For instance, ultrafast nanoplasmonics could help shed light on the behavior of many biomolecules on timeframes matching the ones they generally move in their natural environment, “such as cell membranes,” says researcher Daan Brinks, a physicist at the Institute of Photonic Sciences in Barcelona.
Despite advances with plasmonics, scientists have yet to control the response of plasmons on a nanometer level at femtosecond timescales at will. Now Brinks and his colleagues have discovered they could help enter this regime by coupling antennae only nanometers in size together to form plasmonic structures.

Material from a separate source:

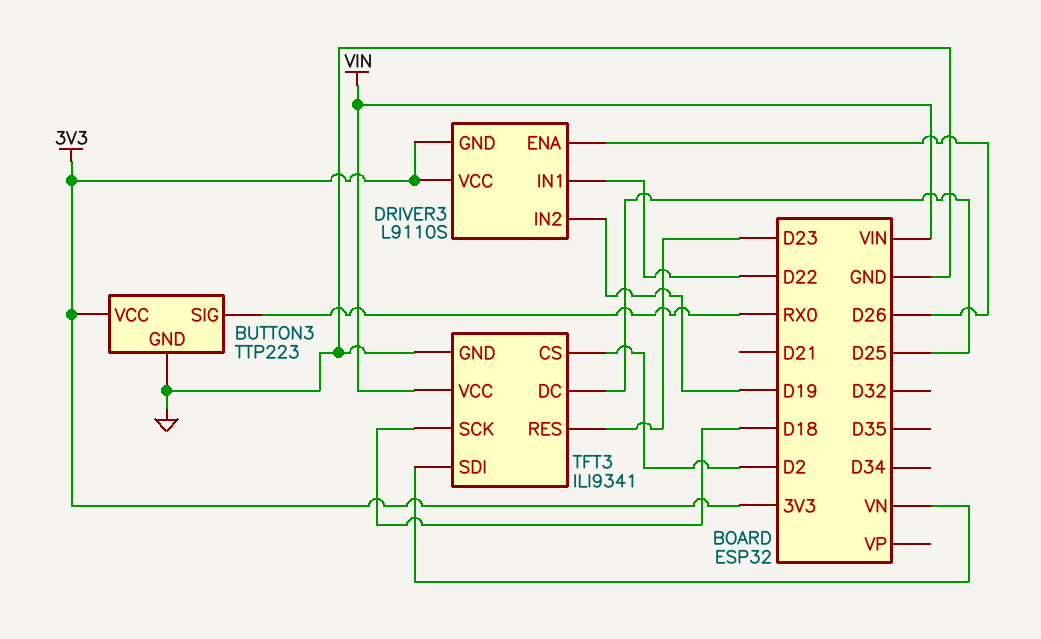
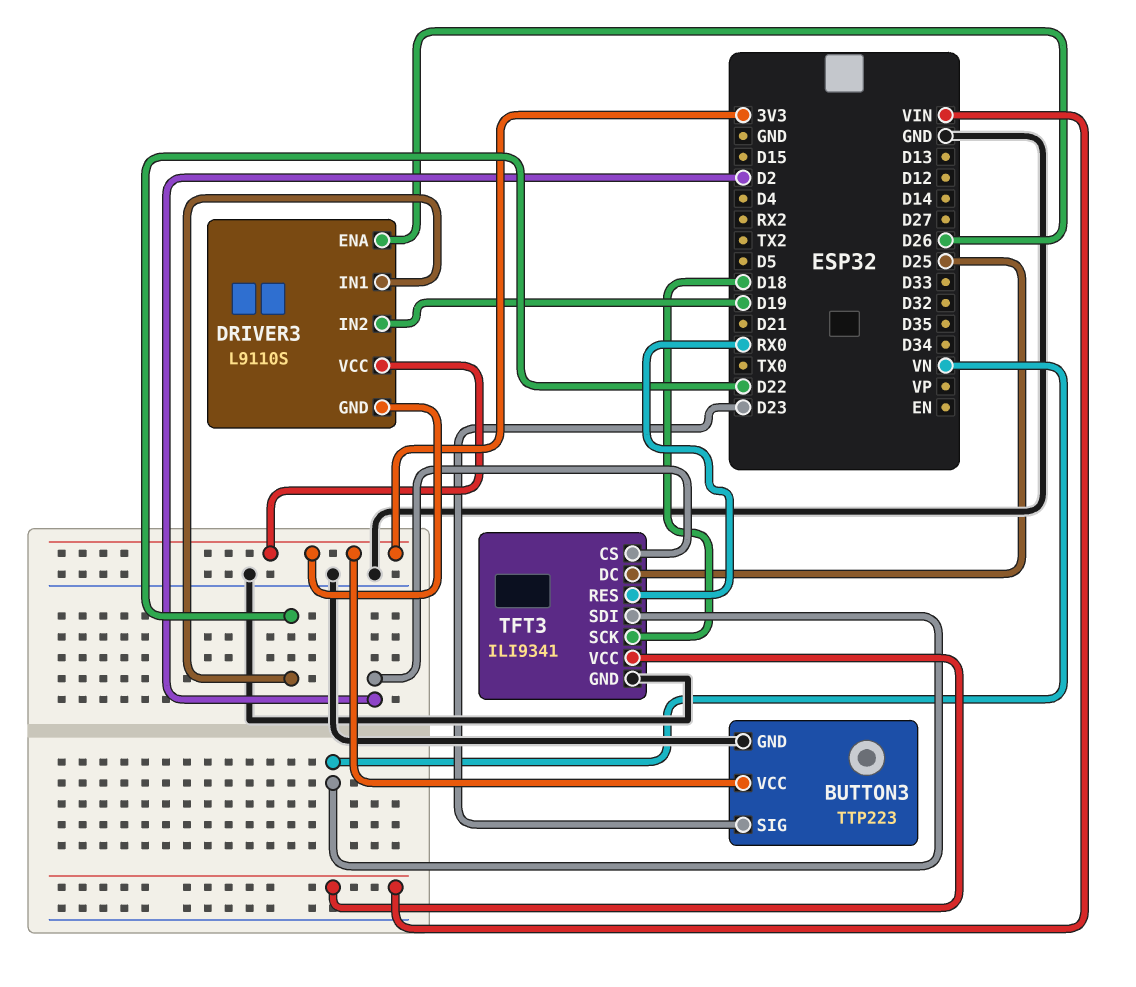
BUTTON3 pin SIG: RX0 -> D23
TFT3 pin RES: D23 -> RX0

“The most surprising thing is that it worked at all,” Brinks says. “It was an open question for us whether we would be able to reach the required accuracy in fabrication and whether the scheme we devised would be robust enough to overcome the inevitable uncertainties imposed by the fabrication limits.”
The antennas in question — bars of gold 480 to 640 nanometers long — helped researchers shape the amplitude and phase responses of plasmons to excitations from ultrafast laser pulses, thereby guiding the dynamics of plasmons on specific times and spots. The researchers suggest nanoantennae could serve as a simple, reproducible and scalable approach to ultrafast plasmonics.
“It will be fun to see how far that can be pushed, using, for example, more crystalline particles, different materials,” Brinks says. Finding ways to actively change the properties of these structures on the fly is a possibility, he added.